Leaders of a new Salt Lake City Olympic bid committee vowed Wednesday to be transparent and frugal as they design a plan based around existing venues and experience from hosting the 2002 Winter Olympics but that will also include new, modern ideas.
The committee held its first meeting as it sets out to assess whether Salt Lake City should bid for the 2030 or 2034 Winter Olympics. There’s no timeline for that decision.
Committee chair Cindy Crane told board members that every conversation they have about the Olympics should be considered public as the part of a completely open process. Crane, a former CEO of a major utility company, said after the meeting that the remark was made to establish ground rules and was not a direct reference to a bribery scandal that nearly derailed the plans for the 2002 Winter Olympics hosted by Salt Lake City.
But, she said, “The strength of our operating principles are to make it very, very clear that those days are well behind us and not in our path forward.”
The bribery scandal broke in 1998, three years after Salt Lake City was chosen over cities in Canada, Sweden and Switzerland. Salt Lake’s bid committee doled out $1 million in cash, scholarships, medical care, gifts and other favors to International Olympic Committee members and their families. That included ski trips, NBA tickets, plastic surgery, knee replacements, violins and housing and salary for children of IOC members, according to report by an ethics panel.
It led to the expulsion of six IOC members, the resignation of four others and severe warnings for several others, though none faced criminal charges. U.S. prosecutors brought criminal charges against two Salt Lake bid leaders, but both men were acquitted by a judge halfway through a federal trial.
Now decades later, the IOC is struggling to find cities willing to take on the financial and societal burden of hosting the Winter Olympics while also having the climate and venues needed for winter sports. Utah has estimated it could host the games for about $1.4 billion, a figure that would be far less than other cities since Utah would use venues built in 2002 that have been maintained.
An exploratory committee estimated it would cost about $10 million to put together a bid, but it might only cost half of that, said Fraser Bullock, president of the committee and key organizing player in Salt Lake City’s 2002 Olympics.
The U.S. Olympic and Paralympic Committee chose Salt Lake City two years ago over Denver and Reno, Nevada, as the next American city to bid for a Winter Olympics, but hasn’t chosen which year it wants Utah to pursue.
Sapporo, Japan, said earlier this year it will bid for the 2030 Games. It’s unknown when the IOC will choose hosts for the 2030 and 2034 Games because it recently abandoned its old practice of awarding Olympics every two years, and seven years ahead of the games themselves.
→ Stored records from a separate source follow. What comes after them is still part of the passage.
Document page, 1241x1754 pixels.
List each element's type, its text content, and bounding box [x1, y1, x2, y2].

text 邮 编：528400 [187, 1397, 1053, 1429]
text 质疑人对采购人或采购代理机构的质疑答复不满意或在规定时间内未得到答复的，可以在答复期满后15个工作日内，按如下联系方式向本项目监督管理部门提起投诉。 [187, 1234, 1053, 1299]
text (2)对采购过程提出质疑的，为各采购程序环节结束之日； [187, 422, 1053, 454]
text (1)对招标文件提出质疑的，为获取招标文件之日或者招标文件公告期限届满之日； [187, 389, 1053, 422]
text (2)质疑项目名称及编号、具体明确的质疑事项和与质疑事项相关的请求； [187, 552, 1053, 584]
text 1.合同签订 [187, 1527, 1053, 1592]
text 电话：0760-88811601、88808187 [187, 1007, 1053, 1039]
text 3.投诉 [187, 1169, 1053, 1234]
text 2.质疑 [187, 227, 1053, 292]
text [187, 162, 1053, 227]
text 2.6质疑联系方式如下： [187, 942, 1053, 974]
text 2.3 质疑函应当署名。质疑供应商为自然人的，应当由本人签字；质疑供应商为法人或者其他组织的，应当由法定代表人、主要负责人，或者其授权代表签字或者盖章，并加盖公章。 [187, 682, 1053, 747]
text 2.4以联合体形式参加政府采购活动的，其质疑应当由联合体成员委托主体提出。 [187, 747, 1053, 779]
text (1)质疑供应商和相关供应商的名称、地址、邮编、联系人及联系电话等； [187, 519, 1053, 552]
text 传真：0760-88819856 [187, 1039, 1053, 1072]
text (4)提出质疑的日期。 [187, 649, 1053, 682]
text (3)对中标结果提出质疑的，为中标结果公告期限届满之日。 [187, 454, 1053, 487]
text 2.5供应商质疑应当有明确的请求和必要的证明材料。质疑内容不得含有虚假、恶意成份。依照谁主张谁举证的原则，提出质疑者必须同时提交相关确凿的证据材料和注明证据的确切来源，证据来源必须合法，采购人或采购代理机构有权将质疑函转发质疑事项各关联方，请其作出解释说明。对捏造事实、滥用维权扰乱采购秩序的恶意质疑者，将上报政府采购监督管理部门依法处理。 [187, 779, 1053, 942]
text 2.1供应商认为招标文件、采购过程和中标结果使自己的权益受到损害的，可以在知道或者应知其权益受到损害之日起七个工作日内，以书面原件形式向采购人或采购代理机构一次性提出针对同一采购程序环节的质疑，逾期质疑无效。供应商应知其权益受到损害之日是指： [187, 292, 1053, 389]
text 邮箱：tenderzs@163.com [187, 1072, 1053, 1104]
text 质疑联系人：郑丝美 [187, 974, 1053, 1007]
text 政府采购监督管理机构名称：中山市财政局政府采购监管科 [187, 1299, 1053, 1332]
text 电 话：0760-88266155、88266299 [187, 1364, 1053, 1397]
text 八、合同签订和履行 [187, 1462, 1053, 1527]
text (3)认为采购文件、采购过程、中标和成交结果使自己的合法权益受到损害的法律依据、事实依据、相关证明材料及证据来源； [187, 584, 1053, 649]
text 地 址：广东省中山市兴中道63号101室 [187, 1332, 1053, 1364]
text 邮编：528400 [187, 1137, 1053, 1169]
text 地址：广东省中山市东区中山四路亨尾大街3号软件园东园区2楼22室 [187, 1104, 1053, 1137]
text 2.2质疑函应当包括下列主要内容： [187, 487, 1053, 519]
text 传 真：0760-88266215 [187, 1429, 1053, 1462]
Bullock said it’s imperative that the committee start thinking creatively how to make sure a second Olympics in Salt Lake City would be fresh and new and not just a repeat of 2002. He floated the idea of having an event in downtown Salt Lake City, such as the “Big Air” snowboarding competition. Another idea would be to have outdoor hockey at the area’s soccer stadium used by Real Salt Lake of Major League Soccer, he said. A slew of new sports have been added to the Winter Olympics since Salt Lake City hosted, he said.
“It’s very compelling to have the new disciplines and move them around to different places, engage the community,” Bullock said. “The IOC loves to see community engagement.”
Crane said making a second Olympics fresh is a must: “It has to be a new games for us, a new games for the new athletes, a new games for the world. … We love to think about our success (in 2002) but this is about what we can do for the future games.”